Depuis jeudi soir, l’heure est à la célébration, sur les planches du Théâtre Aux Écuries, et pour cause: le festival du Jamais Lu, un événement rassemblant certaines des créations théâtrales contemporaines les plus intéressantes, bat son plein. Et avec public, s’il vous plaît! Pour le 20e anniversaire de l’événement, rencontre avec Marcelle Dubois, l’une de celles qui a vu naître le tout.
Comment se sent-on, après 20 ans? Au bout du fil, Mme Dubois, la directrice artistique et générale de cet happening scénique, cherche d’abord un peu ses mots. Parce que forcément, le cours normal des choses a été chamboulé par la pandémie. Mais « ce n’est pas tant la question de la COVID-19 », explique-t-elle, mais plutôt le fait de se retrouver. « C’est le plaisir du partage… C’est le fait de faire découvrir des oeuvres qui sont toujours en création. Et si nous avons été en webdiffusion, comme la plupart des gens, pour la naissance d’une oeuvre, cela n’a pas de sens; il y a un besoin pour cette rencontre-là » entre le public et l’artiste, mentionne-t-elle.
« Reprendre Lady Macbeth en webdiffusion, ça se peut, peut-être, mais reprendre une oeuvre qui est en train de naître, il faut se rapport avec le public. Et après un premier festival annulé, l’an dernier, et celui de cette année repoussée de mai à août, je dirais que lorsque je suis rentrée au théâtre, jeudi matin, j’étais très émue de voir cette coquille, cette maison grouillante et prête à accueillir le public! »

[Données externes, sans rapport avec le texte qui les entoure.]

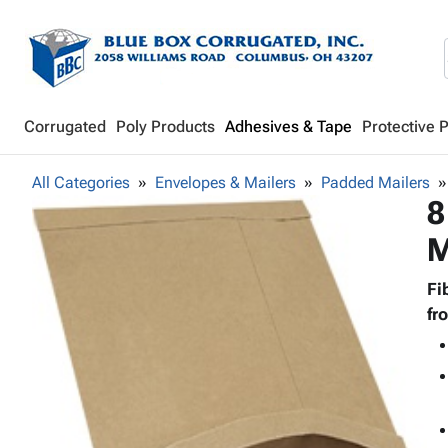
Corrugated
Poly Products
Adhesives & Tape
Protective 
All Categories
Envelopes & Mailers
Padded Mailers
8
M
Fi
fr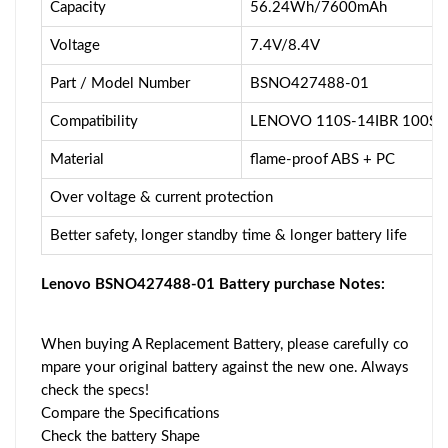
Capacity
56.24Wh/7600mAh
Voltage
7.4V/8.4V
Part / Model Number
BSNO427488-01
Compatibility
LENOVO 110S-14IBR 100S-
Material
flame-proof ABS + PC
Over voltage & current protection
Better safety, longer standby time & longer battery life
Lenovo BSNO427488-01 Battery purchase Notes:
When buying A Replacement Battery, please carefully co
mpare your original battery against the new one. Always
check the specs!
Compare the Specifications
Check the battery Shape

« Pour les auteurs, j’avoue que cela m’a fait une grande émotion », ajoute Mme Dubois.
Quant aux 20 années écoulées, la directrice artistique et générale évoque à la fois un « vertige », mais aussi « une grande fierté de constater qu’elles sont allées à bâtir un réseau et aller chercher un public fidèle ». Car le Jamais Lu a non seulement sa plus importante déclinaison à Montréal, mais dispose aussi d’une antenne à Québec, en plus d’événements organisés à Paris.
« On travaille aussi sur un événement dans les Caraïbes… C’est ça que nous avons fait, en 20 ans: nous avons tissé une toile de circulation des paroles francophones. Je pense que nous sommes très fiers. Mais il est important, pour moi, de faire non pas un 20 ans rétrospectif, mais plutôt un 20 ans prospectif. Le travail accompli nous donne des racines, des outils… mais pour aller où? Pour se projeter dans quoi? »

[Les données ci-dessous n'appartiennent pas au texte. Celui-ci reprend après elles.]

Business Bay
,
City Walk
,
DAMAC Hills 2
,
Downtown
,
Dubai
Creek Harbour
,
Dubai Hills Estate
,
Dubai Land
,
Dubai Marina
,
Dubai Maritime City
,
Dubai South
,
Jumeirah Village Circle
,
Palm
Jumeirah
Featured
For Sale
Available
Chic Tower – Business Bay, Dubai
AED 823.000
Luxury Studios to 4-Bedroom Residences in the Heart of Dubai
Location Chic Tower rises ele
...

Histoire de favoriser la multiplicité des points de vue, Mme Dubois s’adjoint depuis quelques années des codirecteurs et codirectrices artistiques. « Cette année, je suis allée en chercher trois! Pour moi, ils représentaient ce qui est important d’observer, cette année. Il y a Anne-Marie Olivier, qui fait partie des premières éditions du festival, qui l’a vu grandir et qui a créé la version du festival à Québec; Marie Louise Bibish Mumbu, qui vient de la République démocratique du Congo, que j’ai rencontrée à Paris… Elle a immigré au Québec, on a continué notre route ensemble. Pour moi, elle représente les Néo-Québécois à qui il faut donner de l’espace. Et enfin il y a Etienne Lou, finissant de l’École nationale de théâtre il y a deux ans, québéco-chinois qui est à la fois auteur, danseur… cette forme hybride d’artiste qui est l’apanage de plus en plus de gens. »
Ensemble, les trois collaborateurs ont épluché environ 130 textes pour y piger de quoi organiser la douzaine d’événements qui sont présentés à Montréal depuis jeudi.
« Nous sommes vraiment à l’affût de ce qui est le dénominateur commun, ce que les auteurs semblent avoir un besoin urgent de dire », ajoute Mme Dubois.
« Qu’est-ce qu’on veut dire, nous comme festival? Évidemment, on ne voulait pas faire une édition sur la COVID-19, mais on sent que le point de vue sur le monde a changé. Au cours des années précédentes, on était dans une dramaturgie qui annonçait une future catastrophe; maintenant, c’est un peu « Ok, la bombe a explosé, qu’est-ce qu’on reconstruit? ». »
Et pour cette nouvelle édition, le public n’a pas déserté le théâtre en salles, bien au contraire, assure la directrice artistique et générale du Jamais Lu: plusieurs soirées sont déjà annoncées à guichets fermés. Et même si les mesures sanitaires limitent quelque peu le nombre de spectateurs qui peuvent être présents, Mme Dubois est certaine qu’en advenant la possibilité de vendre toutes les places normalement offertes, la salle serait certainement pleine à craquer.
Pour consulter la programmation et vous procurer des billets, consultez le site web du Jamais Lu.
Le festival se poursuit jusqu’au 28 août.